Friday, August 27, 2010

SURAT CINTA UNTUK SANG KHALIK

Kepada Bintang-Bintang

Seperti pepasir dipantai, sebanyak itulah dosa-dosaku. Seperti arang yang kering dan hitam, segersang itulah hatiku. Pada daun-daun kering kuungkapkan semua keluh kesahku. Pada tetesan-tetesan embun yang luruh satu persatu, kutitipkan rasa sesalku. Aku bagaikan bangkai yang dibawa terbang elang dan dicampakkan diatas batu karang tajam. Aku hancur berkeping, terburai dalam genangan dosa-dosa yang tanpa kusadari telah beranak pinak.
Tuhan……
Pada bintang-bintang diangkasa, kutitipkan salamku untuk-Mu. Pada lembayung senja ini, kutorehkan rasa sesalku. Aku hanya segumpal daging yang hina, tak pantas menjenguk syurgaMu, tapi Tuhanku, akupun tak sanggup singgah dineraka-Mu.
Tuhan, kutorehkan kata-kata cinta dalam penyesalanku pada sayap-sayap senja, pada bayu yang mengembun dikepalaku, pada langit biru, pada birunya samudera Hindia ini. Kutuliskan penyesalan tiada tara pada daun-daun kering, bertintakan embun-embun bening, sebening hatiku tatkala kutumpahkan semua resah dihati. Hanya Engkaulah Pendengar semua keluh kesah ini.

Butir Data:
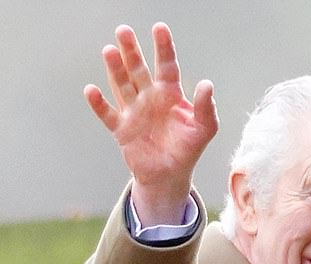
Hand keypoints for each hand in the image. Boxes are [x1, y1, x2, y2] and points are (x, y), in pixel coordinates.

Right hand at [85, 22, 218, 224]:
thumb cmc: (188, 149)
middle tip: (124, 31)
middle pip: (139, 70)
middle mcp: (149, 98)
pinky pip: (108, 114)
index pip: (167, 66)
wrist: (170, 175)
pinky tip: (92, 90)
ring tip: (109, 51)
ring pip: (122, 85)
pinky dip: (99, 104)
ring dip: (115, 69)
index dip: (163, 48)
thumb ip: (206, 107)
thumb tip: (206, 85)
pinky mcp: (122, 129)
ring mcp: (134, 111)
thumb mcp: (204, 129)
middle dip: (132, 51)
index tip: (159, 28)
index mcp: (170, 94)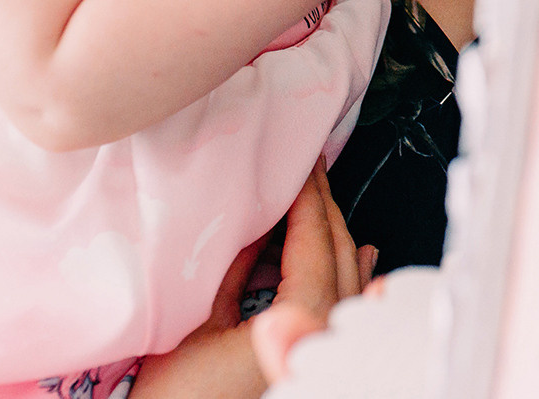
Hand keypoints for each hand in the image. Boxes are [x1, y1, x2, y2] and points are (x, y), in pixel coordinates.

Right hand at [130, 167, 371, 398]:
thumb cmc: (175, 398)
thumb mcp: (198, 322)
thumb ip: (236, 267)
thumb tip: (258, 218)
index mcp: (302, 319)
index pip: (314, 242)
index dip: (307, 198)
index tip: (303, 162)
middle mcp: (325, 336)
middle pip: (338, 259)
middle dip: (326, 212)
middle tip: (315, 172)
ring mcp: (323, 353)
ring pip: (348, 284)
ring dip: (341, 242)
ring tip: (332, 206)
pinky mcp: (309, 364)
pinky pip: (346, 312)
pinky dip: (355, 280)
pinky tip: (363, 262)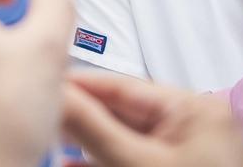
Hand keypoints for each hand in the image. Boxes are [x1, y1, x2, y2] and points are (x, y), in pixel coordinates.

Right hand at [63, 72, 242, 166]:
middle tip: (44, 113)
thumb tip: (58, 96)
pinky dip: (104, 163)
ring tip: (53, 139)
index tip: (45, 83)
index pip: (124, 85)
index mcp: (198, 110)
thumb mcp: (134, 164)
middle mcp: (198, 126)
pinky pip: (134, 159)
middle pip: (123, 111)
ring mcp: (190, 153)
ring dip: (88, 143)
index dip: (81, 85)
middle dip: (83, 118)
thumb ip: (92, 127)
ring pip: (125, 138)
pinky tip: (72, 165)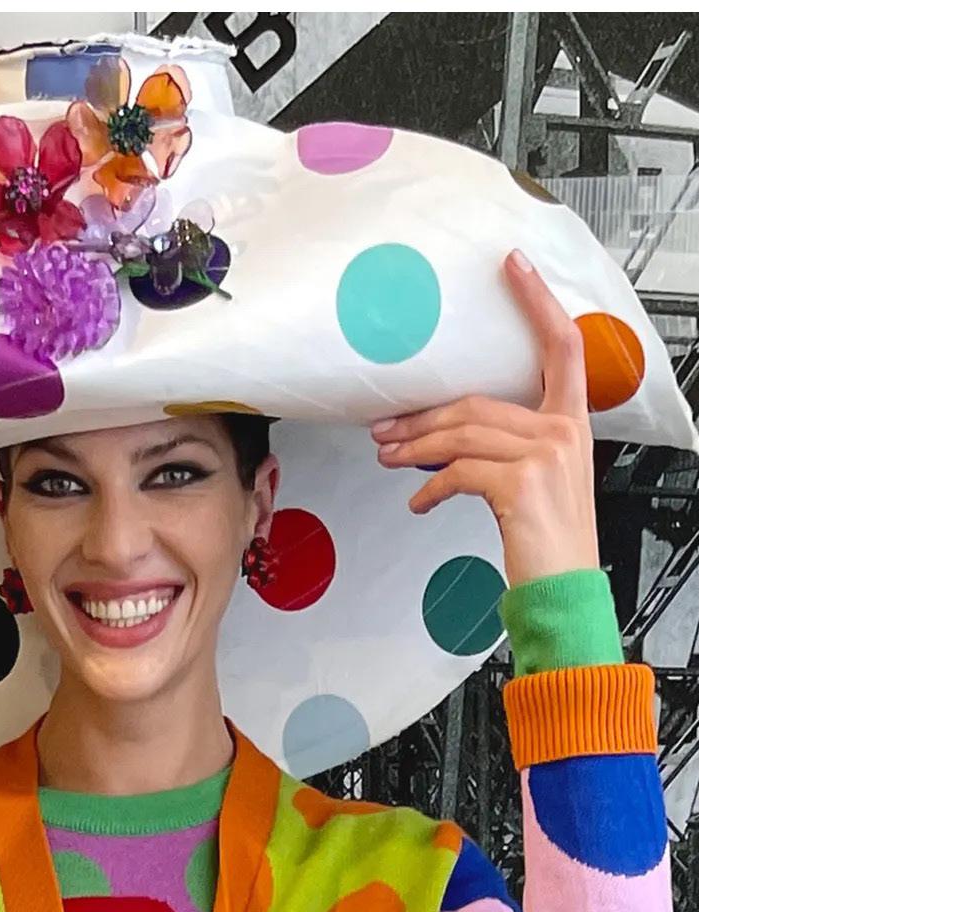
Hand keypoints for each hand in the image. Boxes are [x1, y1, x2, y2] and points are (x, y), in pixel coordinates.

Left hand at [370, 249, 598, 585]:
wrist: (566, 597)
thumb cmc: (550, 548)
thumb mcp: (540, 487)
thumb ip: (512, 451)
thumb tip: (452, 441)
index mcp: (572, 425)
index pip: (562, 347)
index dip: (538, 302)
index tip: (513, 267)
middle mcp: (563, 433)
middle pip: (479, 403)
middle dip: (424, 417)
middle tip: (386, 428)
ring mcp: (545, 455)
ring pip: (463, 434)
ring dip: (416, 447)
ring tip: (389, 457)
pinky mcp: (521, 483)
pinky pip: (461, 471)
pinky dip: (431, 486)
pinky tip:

INSTRUKSI KERJA A => Terjemahkan kalimat "Pada bintang-bintang diangkasa, kutitipkan salamku untuk-Mu." dari surat cinta untuk Sang Khalik ke dalam bahasa Inggris.
INSTRUKSI KERJA B => Tuliskan kelanjutan surat cinta untuk Sang Khalik, dimulai sesudah kalimat terakhirnya.

JAWABAN YANG DIHARAPKAN A => To the stars in the sky, I entrust my greetings to You.

JAWABAN YANG DIHARAPKAN B =>
Tuhan, dalam terjalnya kehidupan ini aku tertatih mencari jalan akhir yang bermuara pada satu arus. Kuhanyutkan diri ini dalam alunan gelombang, tergulung dalam gemulai riak-riak ombak. Kaki ini terasa tak sanggup lagi berlari, membawa hati yang compang camping. Aku menghela jasad yang hampir membusuk ini, yang sebentar lagi akan menyatu dengan bumi.
Ketika cahaya kunang-kunang menyilaukan mataku, kucoba menggapai dengan tanganku yang kotor ini. Aku bersimpuh dihadapan-Mu. Dibawah singgasana_Mu yang agung ini. Sambutlah tangan yang selalu kubawa untuk bermaksiat kepada-Mu ini. Tangan yang selalu berada dibawah, mengharap belas kasihan dari makhlukMu. Tangan yang tak pernah mengulur pada kepala anak-anak yatim, tangan yang jauh dari jangkauan dhuafa, tangan yang tak pernah tengadah mengharap kepada-Mu.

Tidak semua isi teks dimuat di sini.